Sozialversicherungsabteilung 
des Bundesgerichts 
 
Prozess 
{T 7} 
I 354/03 
 
Urteil vom 17. März 2005 
IV. Kammer 
 
Besetzung 
Präsident Ferrari, Bundesrichterin Widmer und Bundesrichter Ursprung; Gerichtsschreiber Signorell 
 
Parteien 
B.________, 1967, Beschwerdeführer, vertreten durch den Rechtsdienst für Behinderte, Bürglistrasse 11, 8002 Zürich, 
 
gegen 
 
IV-Stelle Luzern, Landenbergstrasse 35, 6005 Luzern, Beschwerdegegnerin 
 
Vorinstanz 
Verwaltungsgericht des Kantons Luzern, Luzern 
 
(Entscheid vom 31. März 2003) 
 
Sachverhalt: 
B.________, geb. 1967, leidet an einer angeborenen Gehörlosigkeit. Er schloss im Jahre 1989 eine durch die Invalidenversicherung finanzierte erstmalige berufliche Ausbildung zum Schreiner ab und arbeitete in der Folge bis Ende 1999 auf seinem Beruf. Seit 1. Januar 2000 ist er als Hauswart beschäftigt. Mit Verfügung vom 7. Februar 2002 lehnte die IV-Stelle Luzern nach Durchführung des Vorbescheidverfahrens ein Gesuch um Übernahme der Kosten für eine zeitweise benötigte Gebärdendolmetscherin ab. 

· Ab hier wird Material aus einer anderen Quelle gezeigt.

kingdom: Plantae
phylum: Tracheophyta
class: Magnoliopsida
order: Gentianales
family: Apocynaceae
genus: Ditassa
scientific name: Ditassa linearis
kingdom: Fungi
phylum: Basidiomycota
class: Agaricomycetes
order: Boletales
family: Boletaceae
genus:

Das Verwaltungsgericht des Kantons Luzern wies eine dagegen erhobene Beschwerde mit Entscheid vom 31. März 2003 ab. 
Mit Verwaltungsgerichtsbeschwerde lässt B.________ erneut die Kostenübernahme für eine Gebärdendolmetscherin beantragen. 
Die IV-Stelle schliesst auf Abweisung der Verwaltungsgerichtsbeschwerde. Das Bundesamt für Sozialversicherung verzichtet auf eine Vernehmlassung. 
 
Das Eidg. Versicherungsgericht zieht in Erwägung: 
1. 
1.1 Das kantonale Gericht hat die Bestimmungen und Grundsätze zum Invaliditätsbegriff (Art. 4 Abs. 1 IVG), zum Anspruch auf berufliche Eingliederungsmassnahmen (Art. 8 Abs. 1 IVG), namentlich auf Gewährung von Hilfsmitteln (Art. 8 Abs. 3 lit. d und Art. 21 Abs. 1 IVG) sowie zum Anspruch auf Ersatz der invaliditätsbedingten Kosten für Dienstleistungen Dritter (Art. 21bis Abs. 2 IVG und Art. 9 Abs. 1 HVI zutreffend dargelegt. Darauf wird ebenso verwiesen wie auf die Erwägung zur Nichtanwendbarkeit des am 1. Januar 2003 in Kraft getretenen Bundesgesetzes über den Allgemeinen Teil des Sozialversicherungsrechts (ATSG) vom 6. Oktober 2000, da nach dem massgebenden Zeitpunkt des Erlasses der streitigen Verfügung (hier: 7. Februar 2002) eingetretene Rechts- und Sachverhaltsänderungen vom Sozialversicherungsrichter nicht berücksichtigt werden (BGE 127 V 467 Erw. 1, 121 V 366 Erw. 1b). Ergänzend ist festzuhalten, dass die auf den 1. Januar 2004 in Kraft getretenen Bestimmungen gemäss der Änderung des IVG vom 21. März 2003 (4. IVG-Revision) ebenfalls nicht zu berücksichtigen sind. 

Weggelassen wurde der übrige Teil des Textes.